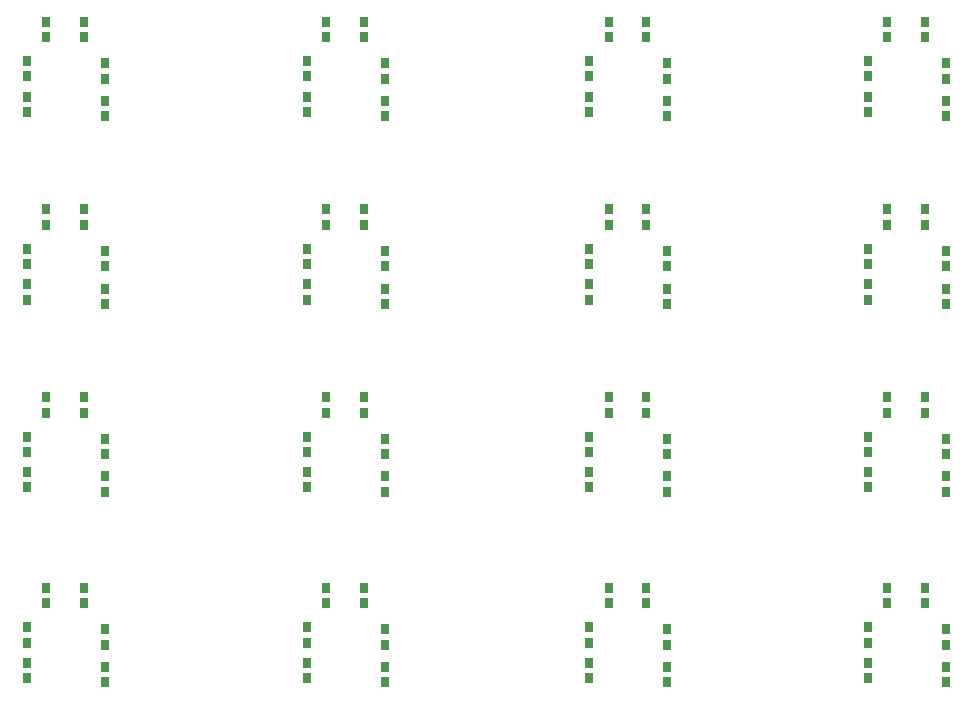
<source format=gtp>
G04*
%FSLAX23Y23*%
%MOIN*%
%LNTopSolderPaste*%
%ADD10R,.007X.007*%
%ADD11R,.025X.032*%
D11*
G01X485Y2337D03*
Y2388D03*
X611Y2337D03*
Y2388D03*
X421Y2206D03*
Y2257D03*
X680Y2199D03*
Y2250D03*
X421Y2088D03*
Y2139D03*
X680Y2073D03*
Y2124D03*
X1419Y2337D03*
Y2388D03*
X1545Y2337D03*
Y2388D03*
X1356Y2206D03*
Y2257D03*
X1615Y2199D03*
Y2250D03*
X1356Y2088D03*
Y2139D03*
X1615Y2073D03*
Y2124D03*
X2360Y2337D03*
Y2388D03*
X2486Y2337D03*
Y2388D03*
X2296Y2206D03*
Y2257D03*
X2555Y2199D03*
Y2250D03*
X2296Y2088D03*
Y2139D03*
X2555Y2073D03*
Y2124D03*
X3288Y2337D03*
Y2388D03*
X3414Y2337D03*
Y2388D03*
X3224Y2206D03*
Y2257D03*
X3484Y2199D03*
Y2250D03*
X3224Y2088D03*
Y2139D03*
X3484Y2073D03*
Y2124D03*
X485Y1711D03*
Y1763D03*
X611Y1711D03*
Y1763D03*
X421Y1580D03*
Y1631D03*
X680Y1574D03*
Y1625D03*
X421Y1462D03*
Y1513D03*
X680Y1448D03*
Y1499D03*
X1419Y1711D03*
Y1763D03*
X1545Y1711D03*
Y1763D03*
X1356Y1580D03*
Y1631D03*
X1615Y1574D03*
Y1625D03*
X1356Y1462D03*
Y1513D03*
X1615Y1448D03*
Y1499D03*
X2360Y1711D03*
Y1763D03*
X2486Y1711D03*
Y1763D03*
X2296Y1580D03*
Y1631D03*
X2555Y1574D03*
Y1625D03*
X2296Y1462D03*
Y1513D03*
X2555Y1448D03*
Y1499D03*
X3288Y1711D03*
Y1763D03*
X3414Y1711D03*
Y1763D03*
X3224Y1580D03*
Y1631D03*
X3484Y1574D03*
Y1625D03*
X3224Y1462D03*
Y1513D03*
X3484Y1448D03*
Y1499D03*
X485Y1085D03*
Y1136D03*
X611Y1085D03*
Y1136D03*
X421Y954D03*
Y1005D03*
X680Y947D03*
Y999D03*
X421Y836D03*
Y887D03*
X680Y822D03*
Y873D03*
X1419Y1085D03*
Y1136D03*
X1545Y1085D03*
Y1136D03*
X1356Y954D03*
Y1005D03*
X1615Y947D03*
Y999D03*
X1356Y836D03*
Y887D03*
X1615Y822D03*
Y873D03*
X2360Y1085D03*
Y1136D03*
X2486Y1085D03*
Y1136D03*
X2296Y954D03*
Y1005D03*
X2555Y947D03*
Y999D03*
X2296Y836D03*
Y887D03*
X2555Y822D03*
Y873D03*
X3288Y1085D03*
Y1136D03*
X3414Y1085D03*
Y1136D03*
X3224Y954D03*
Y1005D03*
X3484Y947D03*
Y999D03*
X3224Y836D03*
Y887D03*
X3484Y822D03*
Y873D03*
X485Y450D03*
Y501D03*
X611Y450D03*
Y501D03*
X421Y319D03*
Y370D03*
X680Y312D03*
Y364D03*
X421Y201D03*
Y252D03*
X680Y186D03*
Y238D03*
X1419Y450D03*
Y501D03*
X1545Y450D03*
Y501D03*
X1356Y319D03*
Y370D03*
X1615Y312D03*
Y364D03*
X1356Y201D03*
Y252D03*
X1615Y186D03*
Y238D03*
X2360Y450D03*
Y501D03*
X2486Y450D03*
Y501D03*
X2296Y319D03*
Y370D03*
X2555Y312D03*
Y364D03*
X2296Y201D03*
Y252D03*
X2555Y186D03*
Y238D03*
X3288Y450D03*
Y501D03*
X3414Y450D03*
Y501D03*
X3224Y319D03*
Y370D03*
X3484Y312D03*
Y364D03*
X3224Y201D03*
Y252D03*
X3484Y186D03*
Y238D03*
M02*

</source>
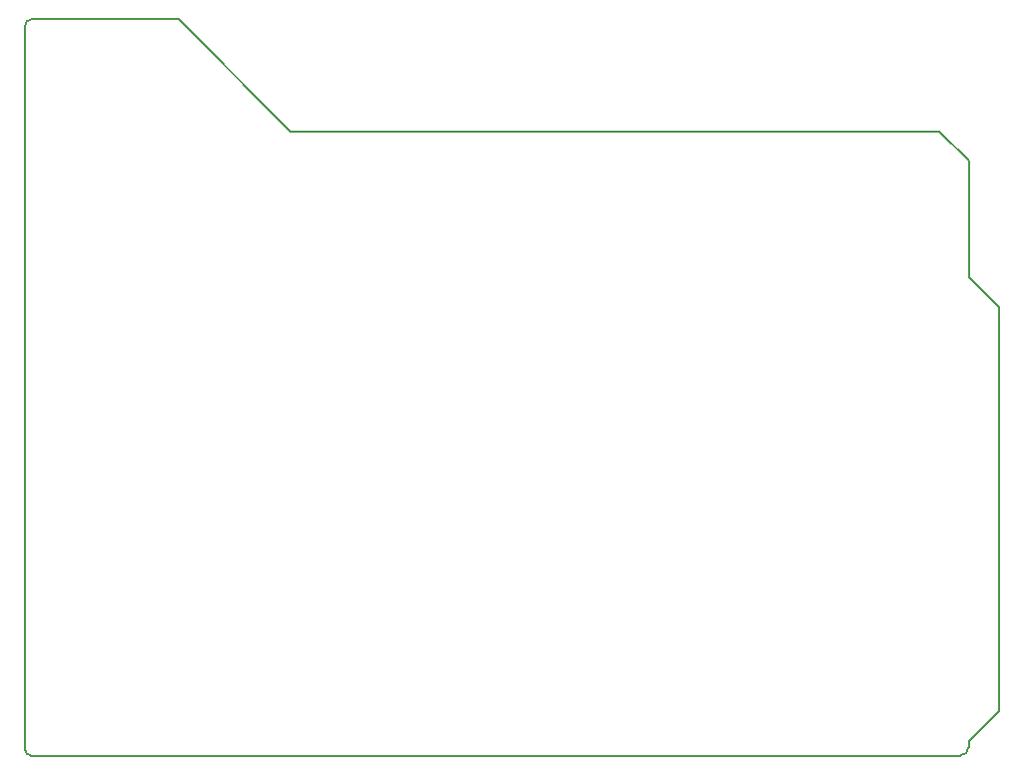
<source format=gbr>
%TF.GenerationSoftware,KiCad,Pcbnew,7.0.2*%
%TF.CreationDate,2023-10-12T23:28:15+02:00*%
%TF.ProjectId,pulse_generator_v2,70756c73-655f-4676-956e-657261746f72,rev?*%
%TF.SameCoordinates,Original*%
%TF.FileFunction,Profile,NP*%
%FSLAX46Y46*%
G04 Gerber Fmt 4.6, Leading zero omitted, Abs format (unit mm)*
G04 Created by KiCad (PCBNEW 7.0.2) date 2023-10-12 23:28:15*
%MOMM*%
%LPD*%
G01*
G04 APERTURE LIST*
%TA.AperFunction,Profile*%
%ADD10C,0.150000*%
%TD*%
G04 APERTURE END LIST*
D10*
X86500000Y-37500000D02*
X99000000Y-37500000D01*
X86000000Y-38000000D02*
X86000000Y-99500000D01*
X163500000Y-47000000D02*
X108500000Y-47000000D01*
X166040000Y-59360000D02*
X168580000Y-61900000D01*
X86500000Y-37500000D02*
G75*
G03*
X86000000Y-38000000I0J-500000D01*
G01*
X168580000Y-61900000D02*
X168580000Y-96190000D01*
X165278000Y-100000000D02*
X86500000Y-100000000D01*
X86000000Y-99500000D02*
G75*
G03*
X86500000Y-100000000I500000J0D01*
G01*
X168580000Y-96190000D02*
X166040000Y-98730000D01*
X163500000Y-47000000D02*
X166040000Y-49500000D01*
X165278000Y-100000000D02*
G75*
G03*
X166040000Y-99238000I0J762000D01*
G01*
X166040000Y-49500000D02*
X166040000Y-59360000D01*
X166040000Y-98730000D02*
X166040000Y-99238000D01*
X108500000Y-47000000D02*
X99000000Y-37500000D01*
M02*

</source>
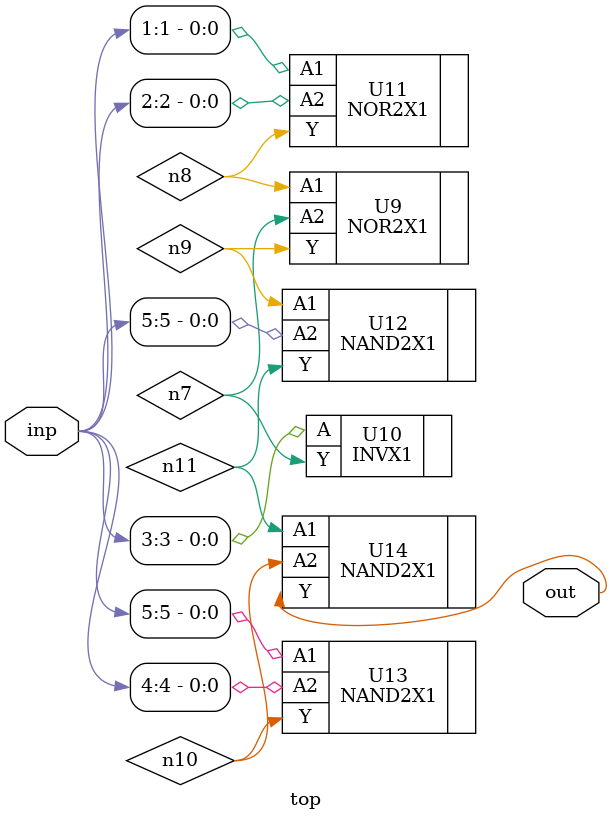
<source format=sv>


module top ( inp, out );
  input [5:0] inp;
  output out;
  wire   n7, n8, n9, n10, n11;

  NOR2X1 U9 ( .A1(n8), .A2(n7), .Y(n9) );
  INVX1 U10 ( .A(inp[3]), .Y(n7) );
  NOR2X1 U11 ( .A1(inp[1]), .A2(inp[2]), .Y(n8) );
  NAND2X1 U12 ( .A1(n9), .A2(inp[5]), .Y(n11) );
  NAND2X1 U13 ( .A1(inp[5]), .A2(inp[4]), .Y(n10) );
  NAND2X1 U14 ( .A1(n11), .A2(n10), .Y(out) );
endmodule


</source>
========
Your assignment
Text only, no pictures: copy every entry exactly.

Response area
<source format=gtp>
G04*
%FSLAX23Y23*%
%MOIN*%
%LNTopSolderPaste*%
%ADD10R,.007X.007*%
%ADD11R,.025X.032*%
D11*
G01X485Y2337D03*
Y2388D03*
X611Y2337D03*
Y2388D03*
X421Y2206D03*
Y2257D03*
X680Y2199D03*
Y2250D03*
X421Y2088D03*
Y2139D03*
X680Y2073D03*
Y2124D03*
X1419Y2337D03*
Y2388D03*
X1545Y2337D03*
Y2388D03*
X1356Y2206D03*
Y2257D03*
X1615Y2199D03*
Y2250D03*
X1356Y2088D03*
Y2139D03*
X1615Y2073D03*
Y2124D03*
X2360Y2337D03*
Y2388D03*
X2486Y2337D03*
Y2388D03*
X2296Y2206D03*
Y2257D03*
X2555Y2199D03*
Y2250D03*
X2296Y2088D03*
Y2139D03*
X2555Y2073D03*
Y2124D03*
X3288Y2337D03*
Y2388D03*
X3414Y2337D03*
Y2388D03*
X3224Y2206D03*
Y2257D03*
X3484Y2199D03*
Y2250D03*
X3224Y2088D03*
Y2139D03*
X3484Y2073D03*
Y2124D03*
X485Y1711D03*
Y1763D03*
X611Y1711D03*
Y1763D03*
X421Y1580D03*
Y1631D03*
X680Y1574D03*
Y1625D03*
X421Y1462D03*
Y1513D03*
X680Y1448D03*
Y1499D03*
X1419Y1711D03*
Y1763D03*
X1545Y1711D03*
Y1763D03*
X1356Y1580D03*
Y1631D03*
X1615Y1574D03*
Y1625D03*
X1356Y1462D03*
Y1513D03*
X1615Y1448D03*
Y1499D03*
X2360Y1711D03*
Y1763D03*
X2486Y1711D03*
Y1763D03*
X2296Y1580D03*
Y1631D03*
X2555Y1574D03*
Y1625D03*
X2296Y1462D03*
Y1513D03*
X2555Y1448D03*
Y1499D03*
X3288Y1711D03*
Y1763D03*
X3414Y1711D03*
Y1763D03*
X3224Y1580D03*
Y1631D03*
X3484Y1574D03*
Y1625D03*
X3224Y1462D03*
Y1513D03*
X3484Y1448D03*
Y1499D03*
X485Y1085D03*
Y1136D03*
X611Y1085D03*
Y1136D03*
X421Y954D03*
Y1005D03*
X680Y947D03*
Y999D03*
X421Y836D03*
Y887D03*
X680Y822D03*
Y873D03*
X1419Y1085D03*
Y1136D03*
X1545Y1085D03*
Y1136D03*
X1356Y954D03*
Y1005D03*
X1615Y947D03*
Y999D03*
X1356Y836D03*
Y887D03*
X1615Y822D03*
Y873D03*
X2360Y1085D03*
Y1136D03*
X2486Y1085D03*
Y1136D03*
X2296Y954D03*
Y1005D03*
X2555Y947D03*
Y999D03*
X2296Y836D03*
Y887D03*
X2555Y822D03*
Y873D03*
X3288Y1085D03*
Y1136D03*
X3414Y1085D03*
Y1136D03*
X3224Y954D03*
Y1005D03*
X3484Y947D03*
Y999D03*
X3224Y836D03*
Y887D03*
X3484Y822D03*
Y873D03*
X485Y450D03*
Y501D03*
X611Y450D03*
Y501D03*
X421Y319D03*
Y370D03*
X680Y312D03*
Y364D03*
X421Y201D03*
Y252D03*
X680Y186D03*
Y238D03*
X1419Y450D03*
Y501D03*
X1545Y450D03*
Y501D03*
X1356Y319D03*
Y370D03*
X1615Y312D03*
Y364D03*
X1356Y201D03*
Y252D03*
X1615Y186D03*
Y238D03*
X2360Y450D03*
Y501D03*
X2486Y450D03*
Y501D03*
X2296Y319D03*
Y370D03*
X2555Y312D03*
Y364D03*
X2296Y201D03*
Y252D03*
X2555Y186D03*
Y238D03*
X3288Y450D03*
Y501D03*
X3414Y450D03*
Y501D03*
X3224Y319D03*
Y370D03*
X3484Y312D03*
Y364D03*
X3224Y201D03*
Y252D03*
X3484Y186D03*
Y238D03*
M02*

</source>
<source format=gbr>
%TF.GenerationSoftware,KiCad,Pcbnew,7.0.2*%
%TF.CreationDate,2023-10-12T23:28:15+02:00*%
%TF.ProjectId,pulse_generator_v2,70756c73-655f-4676-956e-657261746f72,rev?*%
%TF.SameCoordinates,Original*%
%TF.FileFunction,Profile,NP*%
%FSLAX46Y46*%
G04 Gerber Fmt 4.6, Leading zero omitted, Abs format (unit mm)*
G04 Created by KiCad (PCBNEW 7.0.2) date 2023-10-12 23:28:15*
%MOMM*%
%LPD*%
G01*
G04 APERTURE LIST*
%TA.AperFunction,Profile*%
%ADD10C,0.150000*%
%TD*%
G04 APERTURE END LIST*
D10*
X86500000Y-37500000D02*
X99000000Y-37500000D01*
X86000000Y-38000000D02*
X86000000Y-99500000D01*
X163500000Y-47000000D02*
X108500000Y-47000000D01*
X166040000Y-59360000D02*
X168580000Y-61900000D01*
X86500000Y-37500000D02*
G75*
G03*
X86000000Y-38000000I0J-500000D01*
G01*
X168580000Y-61900000D02*
X168580000Y-96190000D01*
X165278000Y-100000000D02*
X86500000Y-100000000D01*
X86000000Y-99500000D02*
G75*
G03*
X86500000Y-100000000I500000J0D01*
G01*
X168580000Y-96190000D02*
X166040000Y-98730000D01*
X163500000Y-47000000D02*
X166040000Y-49500000D01*
X165278000Y-100000000D02*
G75*
G03*
X166040000Y-99238000I0J762000D01*
G01*
X166040000Y-49500000D02*
X166040000Y-59360000D01*
X166040000Y-98730000D02*
X166040000Y-99238000D01*
X108500000Y-47000000D02*
X99000000Y-37500000D01*
M02*

</source>
<source format=sv>


module top ( inp, out );
  input [5:0] inp;
  output out;
  wire   n7, n8, n9, n10, n11;

  NOR2X1 U9 ( .A1(n8), .A2(n7), .Y(n9) );
  INVX1 U10 ( .A(inp[3]), .Y(n7) );
  NOR2X1 U11 ( .A1(inp[1]), .A2(inp[2]), .Y(n8) );
  NAND2X1 U12 ( .A1(n9), .A2(inp[5]), .Y(n11) );
  NAND2X1 U13 ( .A1(inp[5]), .A2(inp[4]), .Y(n10) );
  NAND2X1 U14 ( .A1(n11), .A2(n10), .Y(out) );
endmodule


</source>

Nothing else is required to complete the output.